This app injects information about template blocks into rendered templates. It is most useful for debugging the template structure of a complex Django project.
This should never be used in production, and will also break correct rendering of pages in development. Only use the tool for enhancing the page markup while examining the HTML source code.
In rendered templates, all invocations of
{% block %}
, {% endblock %}
and {{ block.super }}
are annotated with the name of the block and the current template.
The template name also includes the template inheritance path
through the hierarchy created with {% extends %}
.
Install the django-template-unwind Python package:
pip install -e git+git://github.com/akaihola/django-template-unwind.git#egg=template_unwind
Add django-template-unwind to INSTALLED_APPS
in your project settings:
INSTALLED_APPS = ( # ... # 'template_unwind', # ... )

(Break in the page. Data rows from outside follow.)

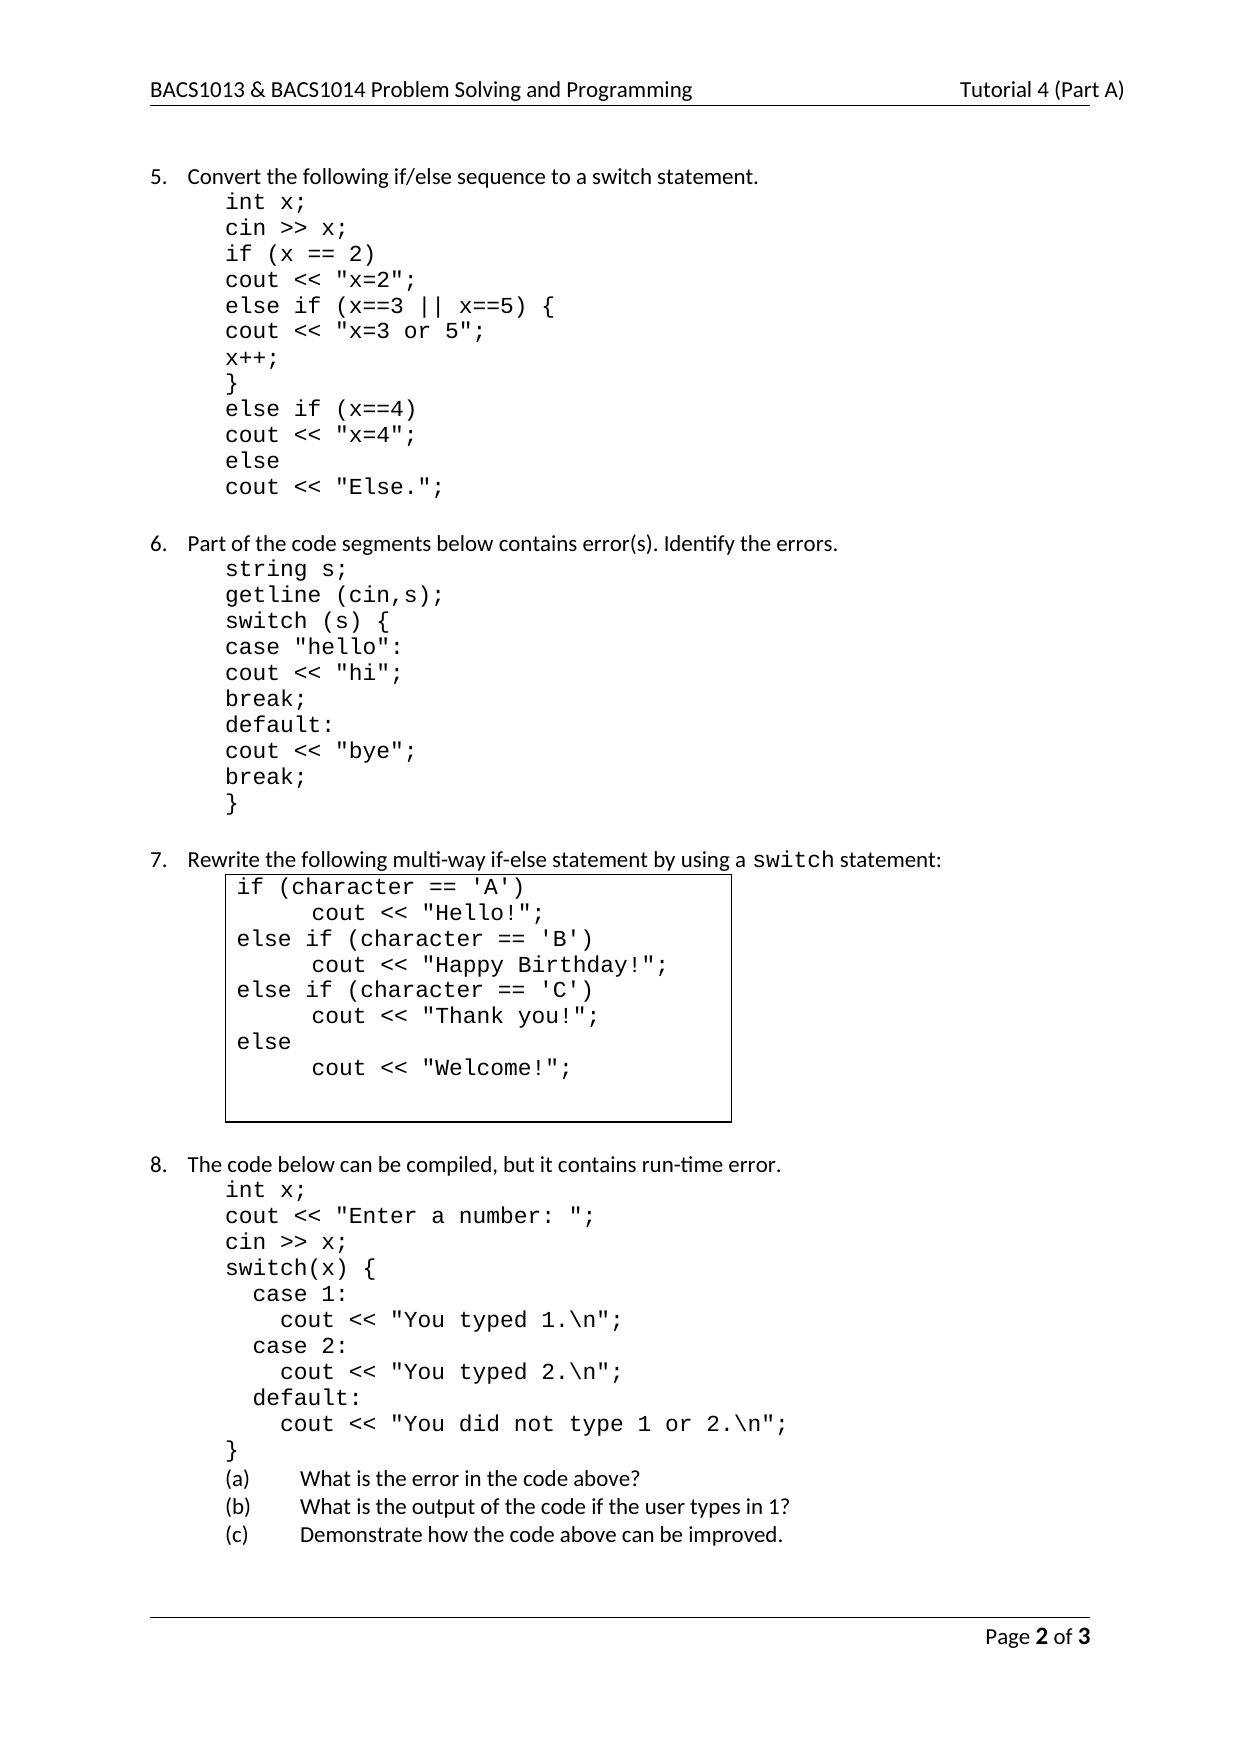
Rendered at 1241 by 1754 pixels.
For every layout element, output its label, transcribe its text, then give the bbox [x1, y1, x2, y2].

text break; [225, 687, 1090, 713]
text } [225, 791, 1090, 817]
text string s; [225, 557, 1090, 583]
text cout << "hi"; [225, 661, 1090, 687]
text case "hello": [225, 635, 1090, 661]
text cout << "You typed 2.\n"; [225, 1360, 1090, 1386]
text default: [225, 1386, 1090, 1412]
text if (x == 2) [225, 242, 1090, 268]
text cin >> x; [225, 1230, 1090, 1256]
text case 2: [225, 1334, 1090, 1360]
text switch(x) { [225, 1256, 1090, 1282]
table_header if (character == 'A') cout << "Hello!"; else if (character == 'B') cout << "Happy Birthday!"; else if (character == 'C') cout << "Thank you!"; else cout << "Welcome!"; [226, 875, 731, 1121]
text cout << "x=2"; [225, 268, 1090, 294]
text cout << "Enter a number: "; [225, 1204, 1090, 1230]
text cout << "You did not type 1 or 2.\n"; [225, 1412, 1090, 1438]
list What is the error in the code above? [225, 1464, 1090, 1492]
text else if (x==4) [225, 398, 1090, 424]
list Rewrite the following multi-way if-else statement by using a switch statement: [150, 845, 1090, 874]
text default: [225, 713, 1090, 739]
text cout << "x=4"; [225, 424, 1090, 449]
text x++; [225, 346, 1090, 372]
text } [225, 1438, 1090, 1464]
text switch (s) { [225, 609, 1090, 635]
text cout << "bye"; [225, 739, 1090, 765]
list What is the output of the code if the user types in 1? [225, 1492, 1090, 1520]
text break; [225, 765, 1090, 791]
text cout << "x=3 or 5"; [225, 320, 1090, 346]
text int x; [225, 1178, 1090, 1204]
text else [225, 449, 1090, 476]
text } [225, 372, 1090, 398]
text int x; [225, 190, 1090, 216]
text else if (x==3 || x==5) { [225, 294, 1090, 320]
text cout << "Else."; [225, 476, 1090, 501]
text cin >> x; [225, 216, 1090, 242]
list Convert the following if/else sequence to a switch statement. [150, 162, 1090, 190]
list The code below can be compiled, but it contains run-time error. [150, 1151, 1090, 1178]
text case 1: [225, 1282, 1090, 1308]
list Demonstrate how the code above can be improved. [225, 1520, 1090, 1548]
list Part of the code segments below contains error(s). Identify the errors. [150, 529, 1090, 557]
text getline (cin,s); [225, 583, 1090, 609]
text cout << "You typed 1.\n"; [225, 1308, 1090, 1334]
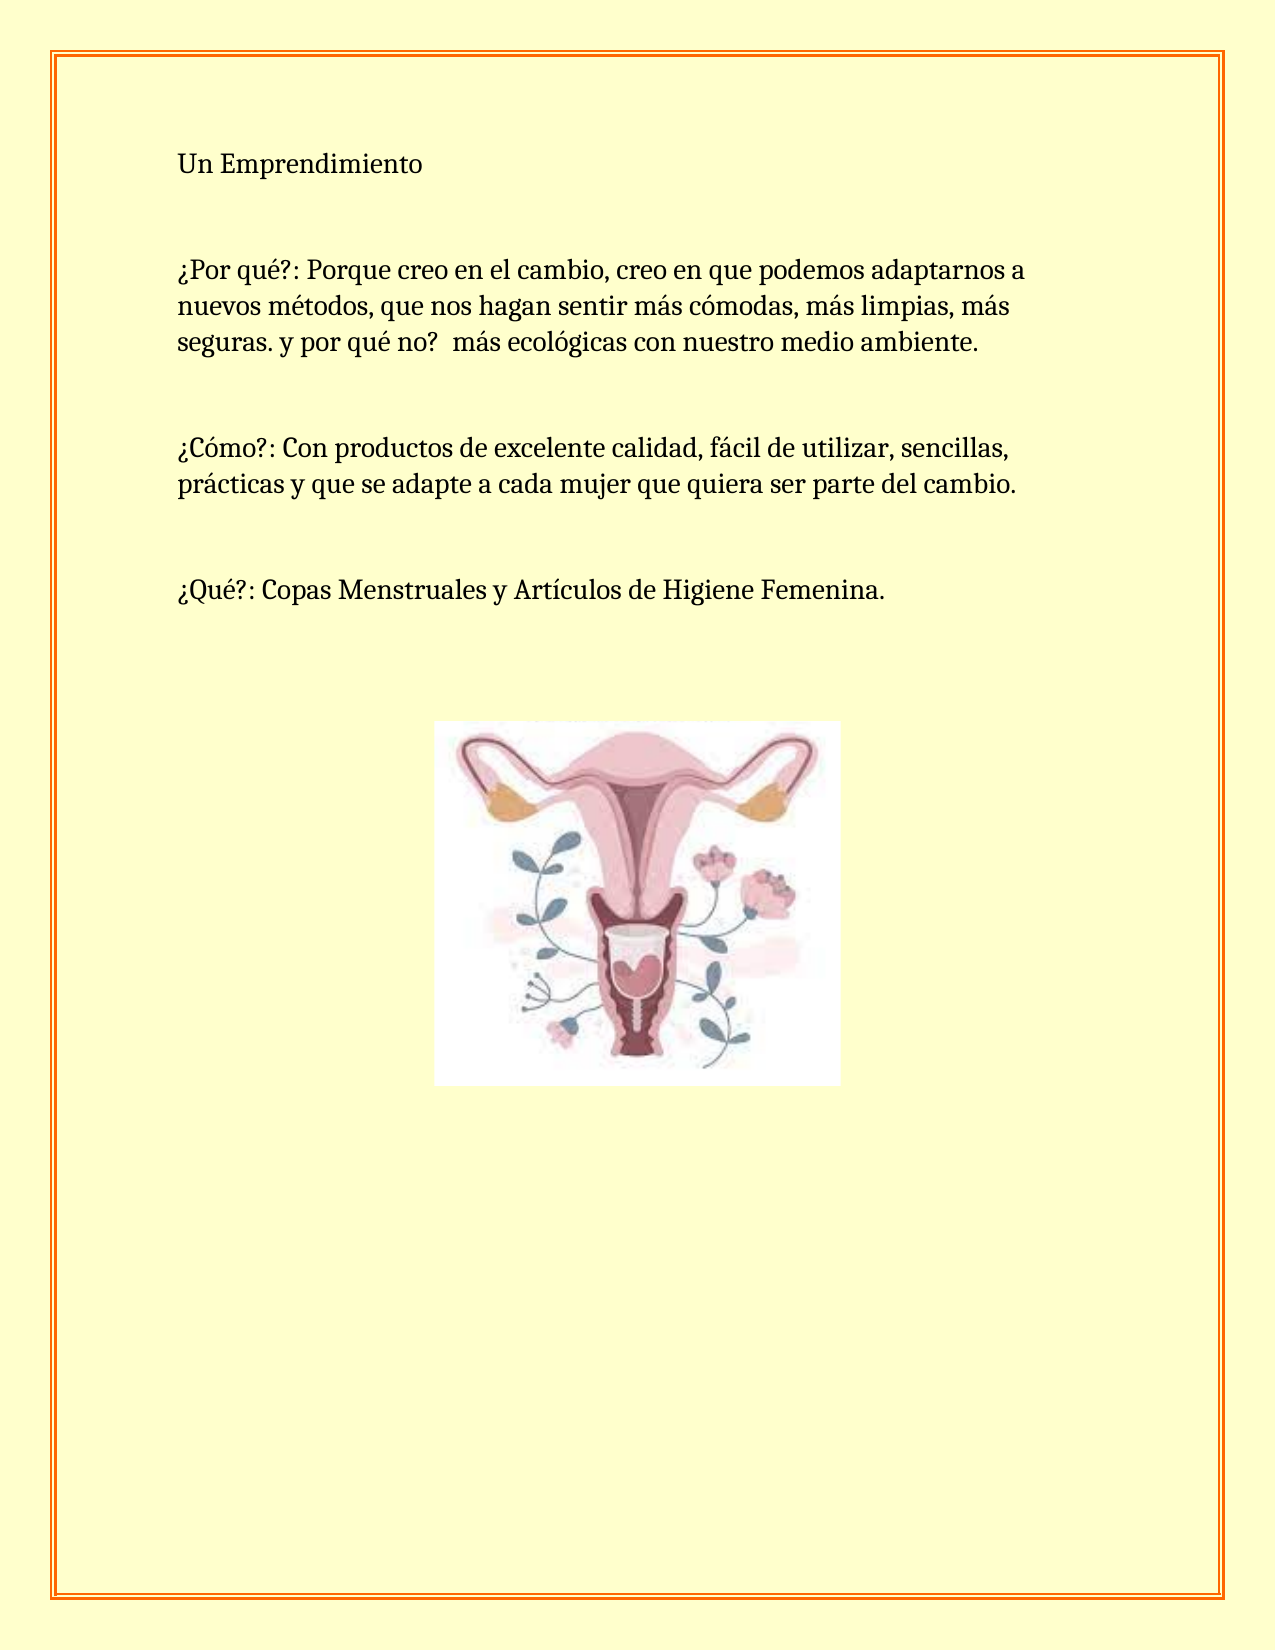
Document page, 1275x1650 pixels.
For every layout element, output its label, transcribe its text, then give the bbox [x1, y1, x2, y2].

text Un Emprendimiento [177, 147, 1098, 181]
text ¿Qué?: Copas Menstruales y Artículos de Higiene Femenina. [177, 573, 1098, 606]
picture [434, 721, 841, 1086]
text ¿Por qué?: Porque creo en el cambio, creo en que podemos adaptarnos a nuevos métodos, que nos hagan sentir más cómodas, más limpias, más seguras. y por qué no? más ecológicas con nuestro medio ambiente. [177, 253, 1098, 359]
text ¿Cómo?: Con productos de excelente calidad, fácil de utilizar, sencillas, prácticas y que se adapte a cada mujer que quiera ser parte del cambio. [177, 431, 1098, 501]
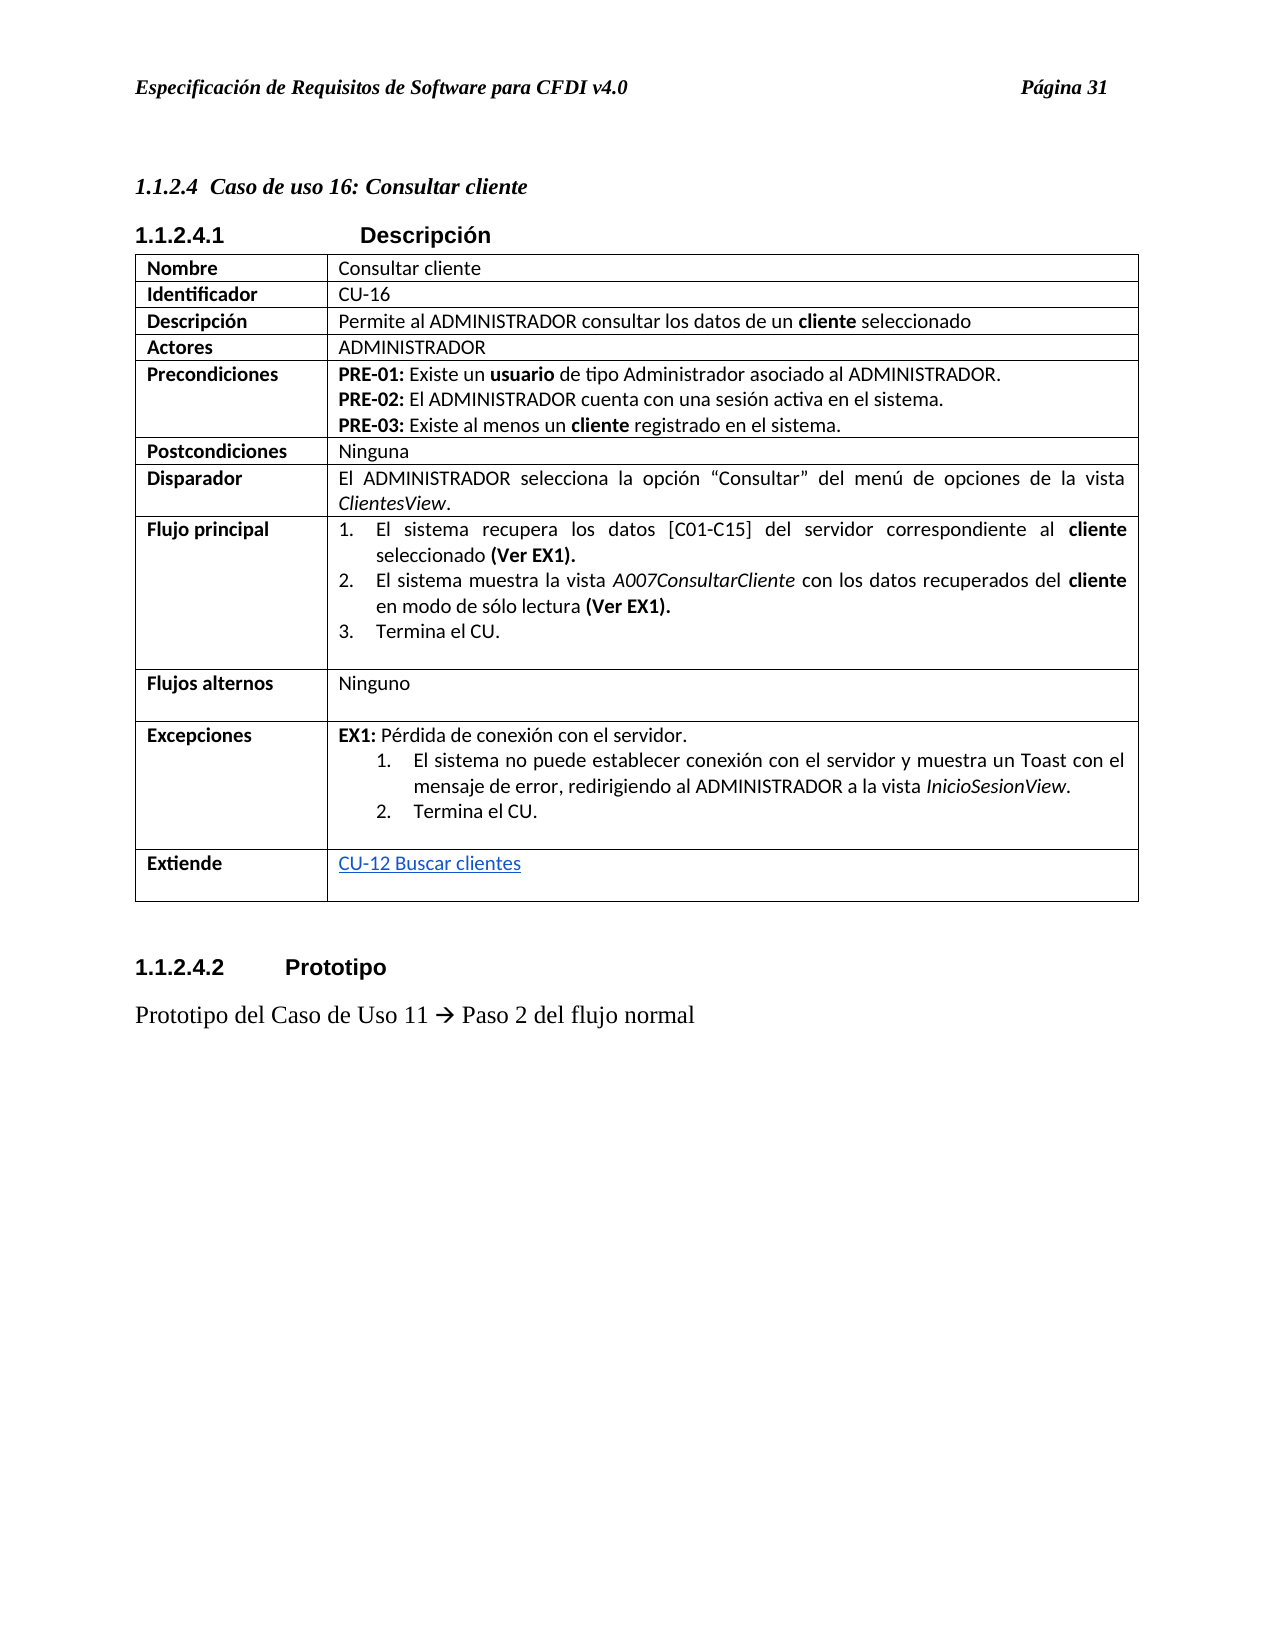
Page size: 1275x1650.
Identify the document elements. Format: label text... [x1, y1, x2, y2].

subtitle Descripción [135, 224, 1140, 248]
subtitle Caso de uso 16: Consultar cliente [135, 175, 1140, 199]
table_cell Flujo principal [136, 517, 327, 669]
table_cell CU-12 Buscar clientes [328, 850, 1138, 901]
table_cell Excepciones [136, 722, 327, 849]
table_cell Flujos alternos [136, 670, 327, 721]
text Prototipo del Caso de Uso 11 🡪 Paso 2 del flujo normal [135, 986, 1140, 1037]
table_cell Disparador [136, 465, 327, 516]
table_cell Ninguna [328, 438, 1138, 464]
table_cell El ADMINISTRADOR selecciona la opción “Consultar” del menú de opciones de la vista ClientesView. [328, 465, 1138, 516]
table_cell Postcondiciones [136, 438, 327, 464]
table_cell Extiende [136, 850, 327, 901]
table_header Consultar cliente [328, 255, 1138, 281]
table_cell El sistema recupera los datos [C01-C15] del servidor correspondiente al cliente seleccionado (Ver EX1). El sistema muestra la vista A007ConsultarCliente con los datos recuperados del cliente en modo de sólo lectura (Ver EX1). Termina el CU. [328, 517, 1138, 669]
table_cell PRE-01: Existe un usuario de tipo Administrador asociado al ADMINISTRADOR. PRE-02: El ADMINISTRADOR cuenta con una sesión activa en el sistema. PRE-03: Existe al menos un cliente registrado en el sistema. [328, 361, 1138, 437]
table_cell Descripción [136, 308, 327, 333]
table_cell Actores [136, 335, 327, 360]
table_cell CU-16 [328, 282, 1138, 307]
table_cell Precondiciones [136, 361, 327, 437]
table_cell Identificador [136, 282, 327, 307]
subtitle Prototipo [135, 956, 1140, 980]
table_cell Permite al ADMINISTRADOR consultar los datos de un cliente seleccionado [328, 308, 1138, 333]
table_cell Ninguno [328, 670, 1138, 721]
table_cell EX1: Pérdida de conexión con el servidor. El sistema no puede establecer conexión con el servidor y muestra un Toast con el mensaje de error, redirigiendo al ADMINISTRADOR a la vista InicioSesionView. Termina el CU. [328, 722, 1138, 849]
table_cell ADMINISTRADOR [328, 335, 1138, 360]
table_header Nombre [136, 255, 327, 281]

Open a page while adding one of the following GET parameters to the url:
http://localhost:8000/page-url/?unwind-template-as=comments http://localhost:8000/page-url/?unwind-template-as=elements
When using the comments
format,
you'll see HTML comments in the source code of the rendered page:
<!-- {% block myblock [mypage.html] %} --> <!-- {% endblock myblock [mypage.html] %} --> <!-- {{ block.super myblock [mypage.html] }} --> <!-- {% /block.super myblock [mypage.html] %} -->
For the elements
format, custom HTML tags are used instead.
This works well with browsers' developer tools
which show the DOM in a properly indented and foldable view:
<django:block name="myblock" template="mypage.html"> </django:block> <django:block-super name="myblock" template="mypage.html"> </django:block-super>
In both formats, a special syntax is used for one-line blocks which don't contain HTML tags:
<body class="{% block myblock [mypage.html] %}myclass{% endblock %}">
This avoids breaking the rendering too much.